■ PAGE EXTRACT:
- - -

Kerry, Brown smooth over differences while biking
In the Senate, John Kerry and Scott Brown wheel and deal. Outside, they just wheel.
The political differences between Brown, a Republican newcomer to Congress, and Kerry, a long-serving Democrat, get left behind when the two senators get on their bicycles and indulge their shared passion for riding.
Their next session comes Saturday, when Kerry and Brown mount up to participate in the Pan-Mass Challenge. The cross-state bike ride is the biggest fundraiser of the year for the Dana-Farber Cancer Institute and one of the biggest in the country. The senators will be among 5,200 riders whose goal is to raise $31 million over the weekend.
“We just go out and have a good, morning exercise ride,” Kerry told The Associated Press recently. “We get out of Washington as fast as we can and go out into the Maryland countryside.”
Said Brown: “Some people go out and have beers or go to dinner together. We don’t do that. We may get a bite to eat once in a while, but we find there’s a commonality there (through riding) and we have a bike meeting.”
This is Kerry’s seventh year riding in the Pan-Mass Challenge and his first since a pair of hip replacement operations in the past year. He’s riding in honor of his late colleague and the man Brown replaced with an upset win in January, Sen. Edward M. Kennedy. He died last August of brain cancer.
For Brown, it will be his first ride, but the second time he has attended. This year, as he did three years ago, Brown will be on hand Friday night to watch his oldest daughter, Ayla, sing at the opening ceremonies. She’s a Boston College graduate and a former “American Idol” semifinalist who now reports for the CBS “Early Show.”
Kerry and Brown will then ride a 110-mile leg from Sturbridge to Bourne, one of 10 routes of varying length. The full ride is 190 miles, from Sturbridge to Provincetown. During the past 31 years, it has raised $270 million for cancer research.
“I think it speaks to the fact that in New England, the PMC has become institutionalized,” said Billy Star, who founded the race in 1980. “It’s important in terms of the money generated, and its meaning to the Dana-Farber Cancer Institute is sort of in a league of its own. It has an iconic stature that commands the attention of U.S. senators.”

- - -

Saved entries
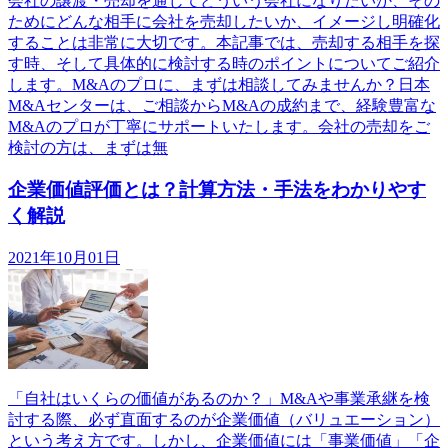
会社の譲渡・売却を通じてどういう会社になりたいか、その
ためにどんな相手に会社を売却したいか、イメージし明確化
することは非常に大切です。本記事では、売却する相手を探
す時、そして具体的に検討する時のポイントについてご紹介
します。M&Aのプロに、まずは相談してみませんか？日本
M&Aセンターは、ご相談からM&Aの成約まで、経験豊富な
M&Aのプロが丁寧にサポートいたします。会社の売却をご
検討の方は、まずは無
企業価値評価とは？計算方法・手法をわかりやす
く解説
2021年10月01日
「自社はいくらの価値があるのか？」M&Aや事業承継を検
討する際、必ず直面するのが企業価値（バリュエーション）
という考え方です。しかし、企業価値には「事業価値」「企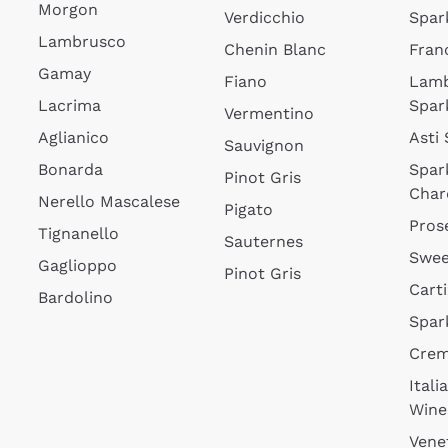
Morgon
Verdicchio
Spar
Lambrusco
Chenin Blanc
Fran
Gamay
Fiano
Lam
Lacrima
Spar
Vermentino
Aglianico
Asti
Sauvignon
Bonarda
Spar
Pinot Gris
Char
Nerello Mascalese
Pigato
Pros
Tignanello
Sauternes
Swee
Gaglioppo
Pinot Gris
Cart
Bardolino
Spar
Cre
Itali
Wine
Vene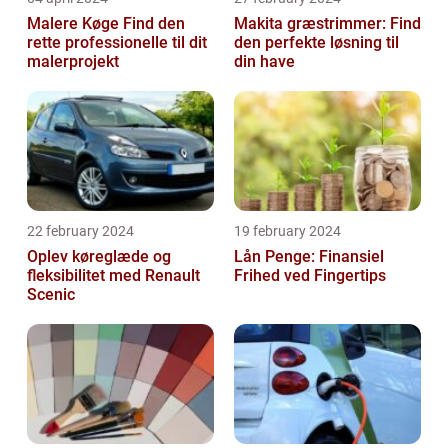
Malere Køge Find den
Makita græstrimmer: Find
rette professionelle til dit
den perfekte løsning til
malerprojekt
din have
22 february 2024
19 february 2024
Oplev køreglæde og
Lån Penge: Finansiel
fleksibilitet med Renault
Frihed ved Fingertips
Scenic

- - -

■ QUESTIONS TO ANSWER:
1. Rewrite everything in the article about Kerry and Brown's bike riding from "For Brown, it" down to "for cancer research.", replacing "Sturbridge" with "Worcester".
2. Carry on the article about senators Kerry and Brown riding in the Pan-Mass Challenge from its last sentence.

■ RESPONSES IN ORDER:
1.
For Brown, it will be his first ride, but the second time he has attended. This year, as he did three years ago, Brown will be on hand Friday night to watch his oldest daughter, Ayla, sing at the opening ceremonies. She’s a Boston College graduate and a former “American Idol” semifinalist who now reports for the CBS “Early Show.”
Kerry and Brown will then ride a 110-mile leg from Worcester to Bourne, one of 10 routes of varying length. The full ride is 190 miles, from Worcester to Provincetown. During the past 31 years, it has raised $270 million for cancer research.

2.
The race also attracts more than 600 employees from Dana-Farber, one of the world’s pre-eminent cancer research and treatment facilities.
“It’s an opportunity for doctors to support their patients and patients to support their doctors,” Starr said. “It’s a palpable illustration that all the people who are suffering or being treated for cancer are not in this alone.”
Kerry, 66, is a lifelong athlete whose hip degeneration is partly blamed on his penchant for soccer, jogging, inline skating, windsurfing and riding. He had his first hip replacement last August. He was so pleased with its success that he had a second operation in January. Since then, he’s been trying to rebuild atrophied muscle.
“I’ll make my best effort,” he said of the impending ride.
Kerry calls Brown, a college basketball player who now participates in triathlons, a “strong, capable rider.”
Asked whether the two ever discuss Senate business on their training rides, Kerry replied, “We would never reveal those kind of trade secrets.”
As to who wins, Kerry joked, “Massachusetts.”
Brown, 50, has already done four triathlons this year. The mix of swimming, riding and running is his vehicle for stress relief, he said.
“I don’t golf; that’s really my relaxation,” he said. “I go be a total nut for an hour and a half, then go see the family, go do events.”
Brown said he plans to ride hard in the Pan-Mass Challenge because he has other events after he crosses the finish line Saturday afternoon.
As for how he expects Kerry to do, Brown said with a laugh, “I’m sure he’ll keep up with me for the first couple of miles.”